For the entries that follow, say how many lines hold the string "middle", with nothing else in the reply.

=== Section Start ===

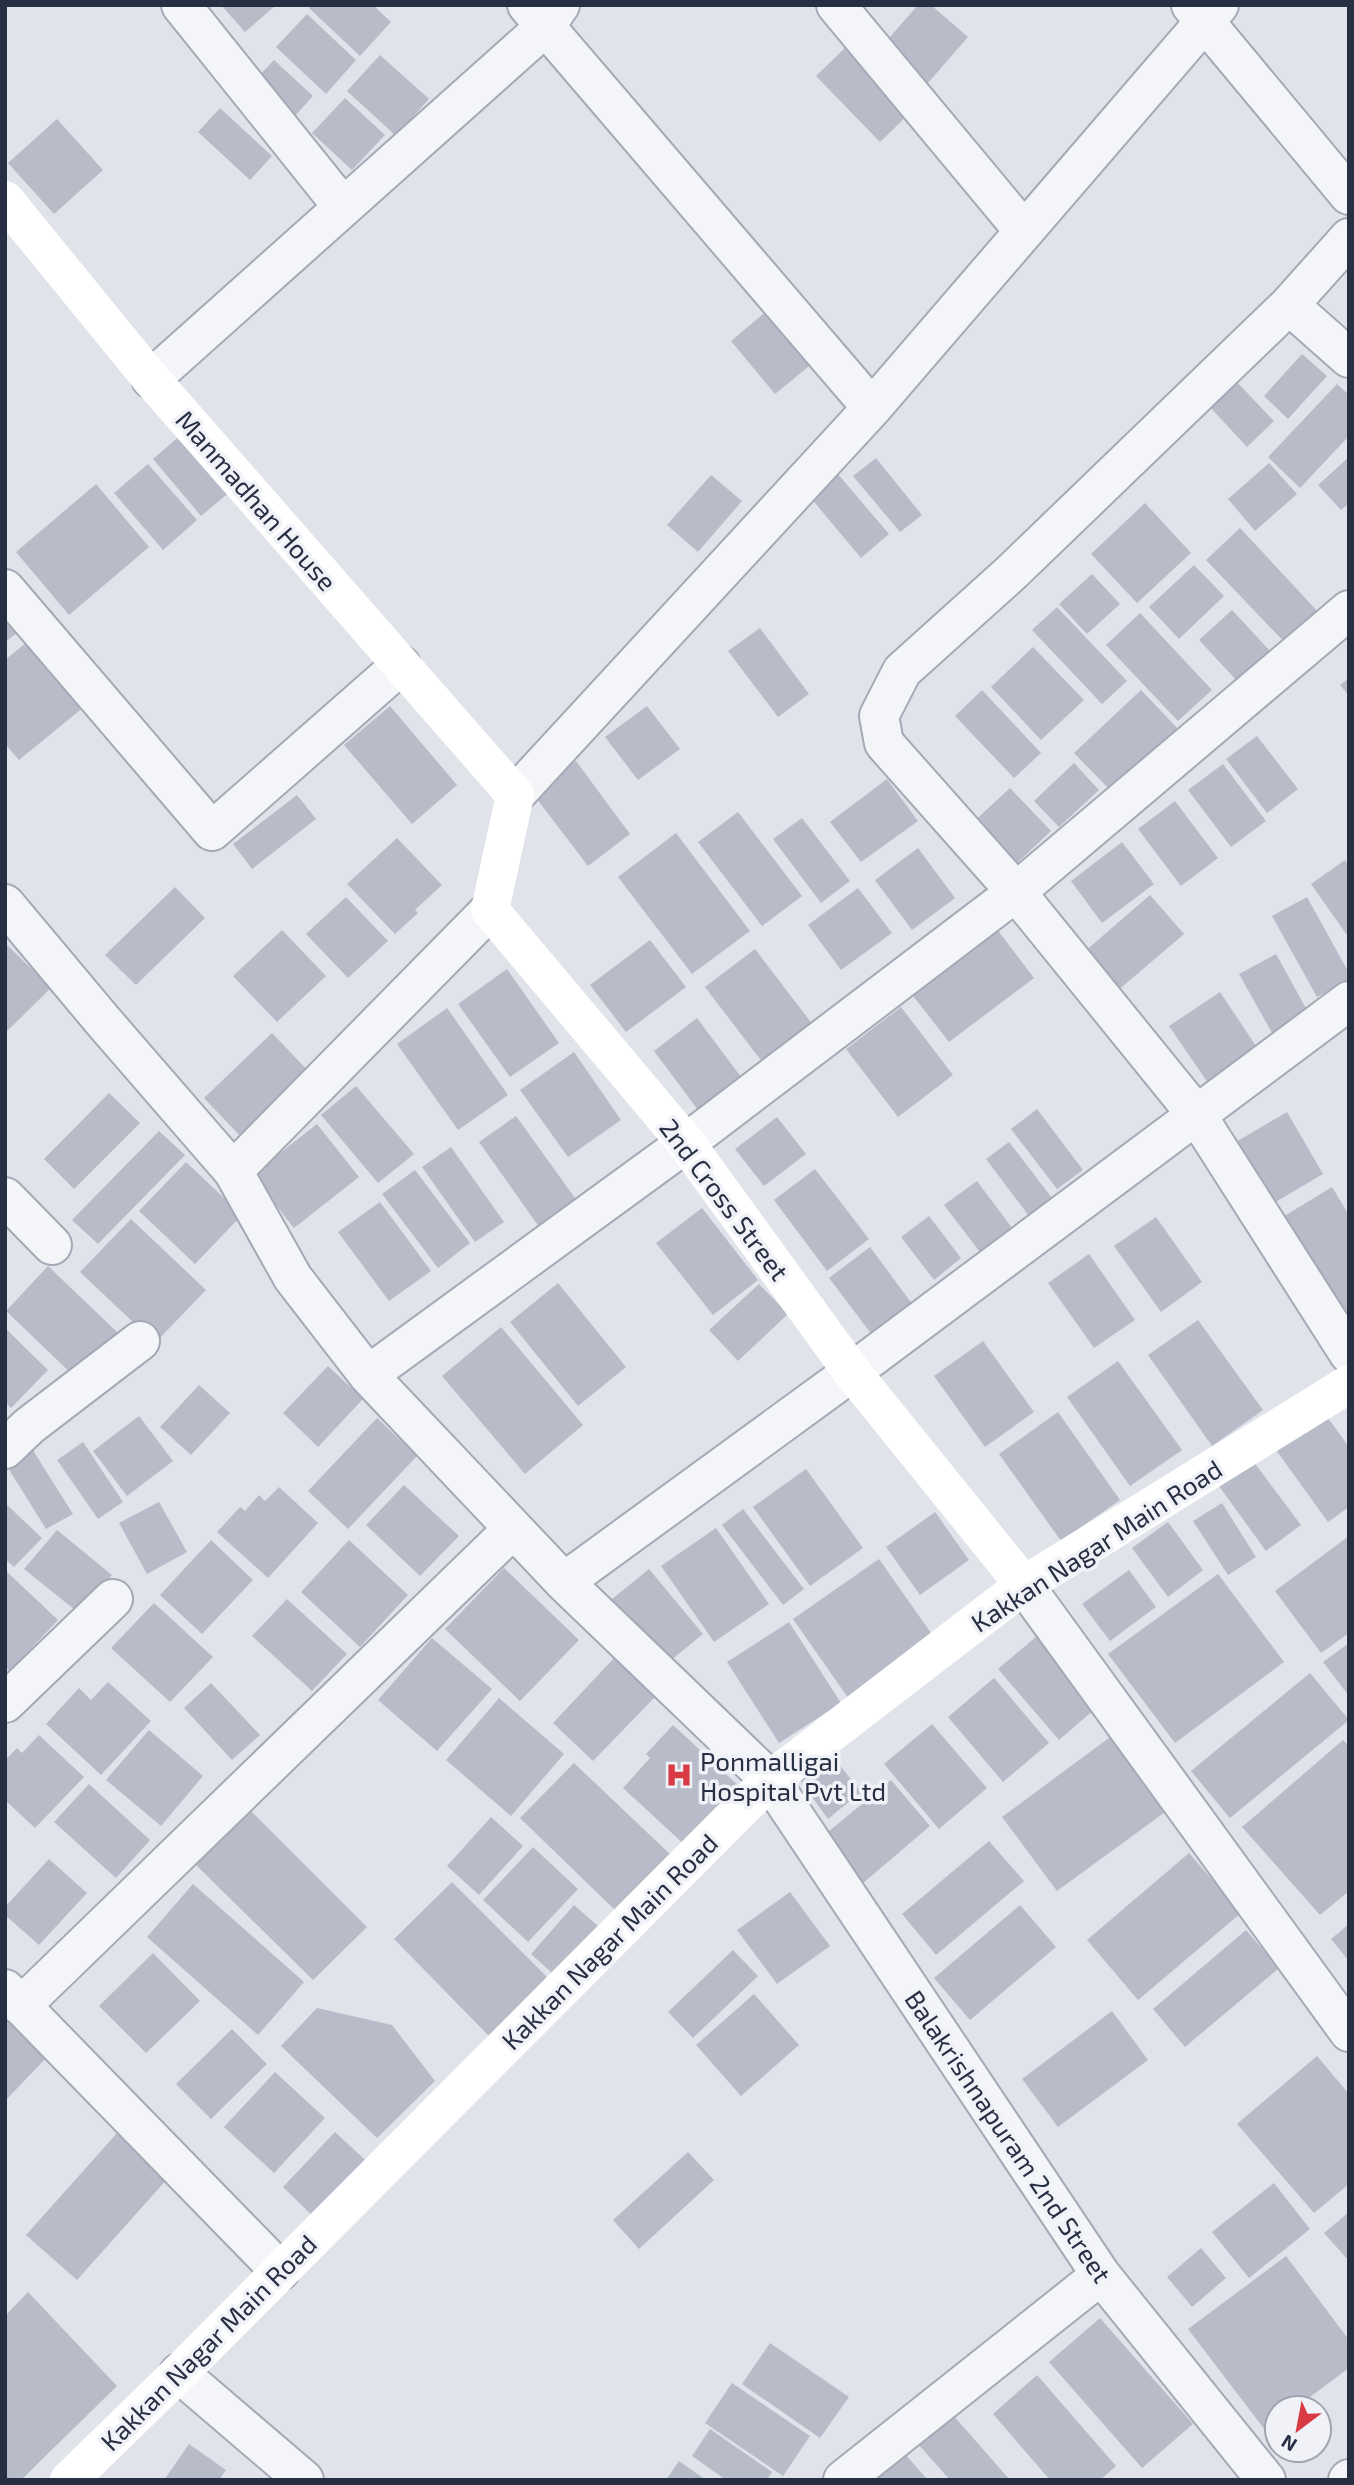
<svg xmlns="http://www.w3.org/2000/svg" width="1354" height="2485" viewBox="0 0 1354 2485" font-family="'Exo 2',sans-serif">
<rect width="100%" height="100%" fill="#e0e3ea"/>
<!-- building -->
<path fill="#b7bcc8" d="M221 5H276L245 32Z
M311 5H373L391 22 360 56 309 8Z
M918 5H931L968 37 927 84 883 45Z
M307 14 356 60 326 94 276 47Z
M848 45 912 111 880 142 816 76Z
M380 55 429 99 396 136 347 91Z
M274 60 313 96 294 117 254 81Z
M345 98 385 135 352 170 312 133Z
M220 108 272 156 250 180 198 132Z
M57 119 103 170 54 214 8 163Z
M769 309 814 362 775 394 731 341Z
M1302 354 1327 376 1288 419 1264 396Z
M1236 381 1274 421 1247 447 1209 406Z
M1337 384 1349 395V436L1300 488 1268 457Z
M182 434 231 491 201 516 153 459Z
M1349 457V503L1341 510 1318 485Z
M876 458 922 515 900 532 853 476Z
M1269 463 1297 494 1255 531 1228 499Z
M148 464 197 520 163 550 114 493Z
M837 473 889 534 861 558 810 497Z
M711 475 742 501 698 552 667 525Z
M96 484 149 547 69 615 16 552Z
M1145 503 1191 553 1137 603 1091 554Z
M1240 528 1321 615 1288 646 1206 560Z
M1194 565 1224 596 1179 639 1149 607Z
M1092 574 1120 604 1087 634 1059 604Z
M5 603 25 627 5 642Z
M1057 607 1127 681 1102 704 1032 630Z
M1232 610 1271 652 1238 682 1199 640Z
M1140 613 1212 690 1178 721 1106 645Z
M760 628 809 694 778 717 728 651Z
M34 636 90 702 19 760 5 744V660Z
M1033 647 1084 700 1041 740 991 687Z
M1349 678V696L1340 685Z
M982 690 1041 753 1014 778 955 716Z
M1141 690 1181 732 1115 795 1074 753Z
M390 706 457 785 412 824 344 745Z
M647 706 680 749 638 780 605 737Z
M1257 736 1298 789 1267 813 1226 759Z
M576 761 630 834 588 866 533 794Z
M1074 763 1099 790 1059 827 1034 801Z
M1223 764 1266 821 1231 847 1188 790Z
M887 779 918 821 861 862 830 822Z
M1010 788 1051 831 1011 869 970 825Z
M297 795 316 819 252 869 233 844Z
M1175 801 1218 858 1181 886 1138 829Z
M738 812 802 896 762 926 698 842Z
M802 818 850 881 821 903 773 839Z
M676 833 750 931 692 974 618 877Z
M397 838 442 885 415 910 418 913 395 934 347 884Z
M1122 842 1154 884 1102 923 1071 881Z
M918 848 955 898 912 930 875 880Z
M1345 860 1349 866V938L1311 884Z
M175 887 205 918 136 985 105 955Z
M858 888 892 933 841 970 808 925Z
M1150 895 1184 934 1116 992 1083 953Z
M346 897 388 941 348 978 306 934Z
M1307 897 1349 973V981L1317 997 1272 916Z
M996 928 1034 978 949 1042 910 992Z
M282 930 326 976 277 1022 233 976Z
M650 940 686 987 626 1032 590 985Z
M5 943 51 988 5 1033Z
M755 949 813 1025 763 1063 705 987Z
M1276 954 1313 1021 1276 1040 1239 974Z
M507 969 559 1043 510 1077 458 1004Z
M1220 992 1258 1049 1208 1083 1169 1026Z
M901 1007 953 1075 898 1117 846 1049Z
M447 1008 508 1095 458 1130 397 1044Z
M697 1018 744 1081 701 1114 654 1051Z
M272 1033 313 1076 244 1140 204 1098Z
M574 1052 621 1120 568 1157 520 1090Z
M356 1086 414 1154 378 1183 321 1115Z
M109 1093 140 1123 74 1189 44 1159Z
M1037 1109 1083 1170 1057 1189 1011 1129Z
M1287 1112 1323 1174 1267 1207 1231 1145Z
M516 1116 580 1205 542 1231 479 1142Z
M777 1117 806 1154 764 1186 735 1149Z
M317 1124 359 1177 294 1228 252 1175Z
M159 1131 185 1155 98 1244 72 1220Z
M1009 1142 1052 1198 1029 1216 986 1159Z
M451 1147 504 1222 475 1242 422 1167Z
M186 1162 242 1215 195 1264 139 1211Z
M815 1169 869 1239 827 1271 774 1200Z
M415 1170 470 1243 438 1268 382 1194Z
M977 1181 1015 1232 983 1256 944 1205Z
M1332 1187 1349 1215V1336L1273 1223Z
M380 1202 431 1271 389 1301 338 1232Z
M702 1208 758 1280 713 1315 656 1243Z
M929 1216 961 1258 934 1280 901 1237Z
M1156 1217 1202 1282 1161 1312 1114 1246Z
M131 1219 206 1290 155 1343 80 1272Z
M870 1247 916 1309 876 1340 829 1278Z
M1089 1254 1135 1320 1094 1348 1048 1283Z
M48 1266 118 1333 76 1378 6 1311Z
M558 1283 626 1367 578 1406 510 1322Z
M759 1284 788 1314 738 1361 709 1330Z
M1198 1320 1263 1410 1212 1446 1148 1355Z
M501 1327 583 1425 525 1474 442 1376Z
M5 1328 48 1370 11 1408 5 1402Z
M983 1341 1034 1412 985 1447 934 1376Z
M1118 1361 1182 1450 1130 1486 1067 1397Z
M328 1366 363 1399 318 1447 283 1413Z
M199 1385 230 1413 191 1455 160 1427Z
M1058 1412 1120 1500 1061 1541 999 1454Z
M1325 1414 1349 1447V1507L1328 1522 1276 1450Z
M139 1416 173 1461 127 1496 93 1451Z
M377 1418 417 1456 348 1529 308 1491Z
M83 1442 123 1502 98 1519 57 1460Z
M29 1444 73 1514 46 1529 5 1463Z
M1250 1457 1301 1525 1266 1551 1216 1482Z
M806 1469 863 1548 810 1586 753 1507Z
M404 1485 459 1536 420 1576 366 1525Z
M279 1487 318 1523 268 1578 217 1532 240 1507 245 1511 259 1495 265 1501Z
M159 1502 187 1552 147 1574 119 1523Z
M5 1503 42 1538 14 1567 5 1559Z
M1222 1503 1256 1557 1228 1575 1193 1521Z
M743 1509 804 1589 783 1605 722 1525Z
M935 1512 969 1560 920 1595 886 1547Z
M1168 1522 1203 1570 1168 1597 1132 1548Z
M716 1528 769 1604 714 1642 661 1566Z
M57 1530 112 1575 80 1614 24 1569Z
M1349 1536V1633L1321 1653 1275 1591Z
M211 1540 253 1580 202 1634 160 1595Z
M349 1540 408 1595 360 1647 301 1592Z
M879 1559 938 1643 851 1702 793 1619Z
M504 1568 579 1640 520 1701 445 1629Z
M649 1569 703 1634 665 1665 611 1600Z
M5 1570 58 1620 10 1671 5 1666Z
M1129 1570 1156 1607 1110 1641 1082 1604Z
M1218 1574 1284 1662 1175 1743 1108 1654Z
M287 1599 347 1654 312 1691 252 1636Z
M154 1603 213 1657 170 1702 111 1648Z
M789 1622 841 1703 779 1743 727 1662Z
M1043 1631 1103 1702 1059 1740 998 1669Z
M432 1638 492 1689 437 1751 378 1700Z
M1349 1643V1696L1323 1662Z
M616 1656 657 1695 593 1761 553 1723Z
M1310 1673 1349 1720 1230 1818 1191 1771Z
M994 1678 1049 1743 1003 1782 948 1717Z
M108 1682 151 1721 101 1775 46 1724 79 1688 91 1700Z
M211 1683 260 1735 232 1760 184 1708Z
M499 1698 564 1754 511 1816 446 1760Z
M932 1724 987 1788 939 1829 884 1764Z
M673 1725 741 1788 687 1847 623 1788 650 1758 646 1754Z
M149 1730 203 1776 161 1826 106 1780Z
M1117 1732 1172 1807 1057 1891 1002 1817Z
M39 1735 84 1777 35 1828 5 1800V1760L17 1748 22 1753Z
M1343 1740 1349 1746V1891L1320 1915 1242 1827Z
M834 1758 861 1792 828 1819 800 1780Z
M574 1763 673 1857 618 1913 520 1818Z
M891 1780 930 1826 862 1884 822 1837Z
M89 1784 150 1840 116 1878 54 1822Z
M248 1808 367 1927 313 1980 194 1863Z
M491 1817 523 1846 479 1895 447 1866Z
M989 1841 1024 1881 936 1955 902 1914Z
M533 1847 578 1889 528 1942 483 1900Z
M1189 1853 1241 1913 1138 2000 1087 1940Z
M49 1859 87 1893 39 1945 5 1915V1907Z
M452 1882 548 1978 489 2036 394 1939Z
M193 1884 304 1982 258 2035 147 1937Z
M790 1892 830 1946 777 1984 737 1930Z
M574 1905 606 1933 563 1983 531 1954Z
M1020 1905 1056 1947 970 2020 934 1978Z
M1349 1924V1961L1331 1939Z
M1246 1930 1279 1968 1185 2047 1153 2009Z
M733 1950 758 1976 693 2038 668 2012Z
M153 1953 200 2001 146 2053 99 2006Z
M754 1994 799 2045 741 2096 696 2045Z
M317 2008 392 2025 435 2081 377 2138 281 2046Z
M1112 2011 1148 2060 1058 2127 1022 2079Z
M5 2014 48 2056 5 2101Z
M232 2029 267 2064 211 2119 176 2084Z
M1317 2056 1349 2094V2184L1314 2213 1237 2124Z
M275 2072 325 2118 274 2173 224 2127Z
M118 2132 169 2177 77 2280 26 2235Z
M335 2132 376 2170 323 2226 283 2187Z
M688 2152 714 2180 639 2249 613 2220Z
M1274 2183 1310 2229 1249 2278 1212 2232Z
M1349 2212V2261L1324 2233Z
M1201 2248 1226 2278 1192 2307 1167 2277Z
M1286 2256 1349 2340V2368L1295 2408H1277V2421L1265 2430 1188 2329Z
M28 2292 117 2386 21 2480H5V2316Z
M1100 2318 1193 2424 1142 2468 1049 2362Z
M770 2343 849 2397 820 2438 742 2384Z
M1037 2375 1116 2466 1100 2480H1050L993 2414Z
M732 2383 810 2436 783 2476 705 2423Z
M952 2414 1010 2480H950L918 2444Z
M710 2429 772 2472 767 2480H726L692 2456Z
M189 2444 226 2470 219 2480H164Z
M904 2453 928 2480H874Z
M679 2461 706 2480H666Z"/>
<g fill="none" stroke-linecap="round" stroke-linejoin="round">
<defs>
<path id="street" d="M181 5 343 207
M527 5 872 408
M836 5 1024 231
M1191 5 1349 195
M1349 238 1289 305 1012 572 902 671 879 716 884 743 1016 892 1196 1114 1349 1354
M1289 305 1349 358
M151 379 545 27 560 5
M5 589 212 831 401 665
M515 795 872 408 1219 5
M5 904 103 1021 233 1171 293 1278 368 1375 564 1582 770 1780 1101 2275 1266 2480
M233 1171 490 910
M5 1197 52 1245
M368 1375 686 1143 1016 892 1349 610
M5 1449 29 1426 140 1341
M564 1582 852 1372 1349 1001
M1024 1585 1349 2032
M5 1703 113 1599
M5 1989 280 2271
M21 2006 513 1529
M179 2373 304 2480
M843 2480 1101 2275
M1348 2480 1349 2479"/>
</defs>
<!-- street casing -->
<use href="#street" stroke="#a5a9b5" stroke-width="42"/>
<!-- street -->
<use href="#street" stroke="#f3f5f8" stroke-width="38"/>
<!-- secondary -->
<path stroke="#fff" stroke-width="38" d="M5 200 151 379 515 795 490 910 686 1143 852 1372 1024 1585
M69 2480 179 2373 770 1780 1024 1585 1349 1384"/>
</g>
<!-- icons -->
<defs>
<symbol id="hospital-bare" viewBox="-9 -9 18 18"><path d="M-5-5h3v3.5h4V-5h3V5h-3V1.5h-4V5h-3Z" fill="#d93b45" stroke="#f0f2f7" stroke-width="2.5" paint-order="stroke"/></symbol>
</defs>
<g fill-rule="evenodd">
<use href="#hospital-bare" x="660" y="1756" width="38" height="38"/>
</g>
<g text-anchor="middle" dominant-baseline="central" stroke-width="7" stroke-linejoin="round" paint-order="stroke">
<!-- street labels -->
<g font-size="26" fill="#272f43" stroke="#f0f2f7">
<text transform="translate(257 500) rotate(49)">Manmadhan House</text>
<text transform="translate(725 1199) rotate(53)">2nd Cross Street</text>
<text transform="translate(1096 1545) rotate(-33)">Kakkan Nagar Main Road</text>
<text transform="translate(609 1941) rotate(-45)">Kakkan Nagar Main Road</text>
<text transform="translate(1009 2136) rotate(56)">Balakrishnapuram 2nd Street</text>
<text transform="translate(208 2342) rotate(-45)">Kakkan Nagar Main Road</text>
</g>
<!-- poi labels -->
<g font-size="26" fill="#272f43" stroke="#f0f2f7" text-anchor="start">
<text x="700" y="1760">Ponmalligai<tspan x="700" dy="30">Hospital Pvt Ltd</tspan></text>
</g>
</g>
<!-- border -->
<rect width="1354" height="2485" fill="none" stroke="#272f43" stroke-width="14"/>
<!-- north arrow -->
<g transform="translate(1298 2429) rotate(212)"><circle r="33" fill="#f0f2f7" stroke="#a0a4af" stroke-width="2"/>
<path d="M0-5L12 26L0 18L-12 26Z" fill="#d93b45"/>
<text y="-10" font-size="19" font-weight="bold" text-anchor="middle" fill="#272f43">N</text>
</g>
</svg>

=== Section End ===

**THE COMPLETED TASK:** 2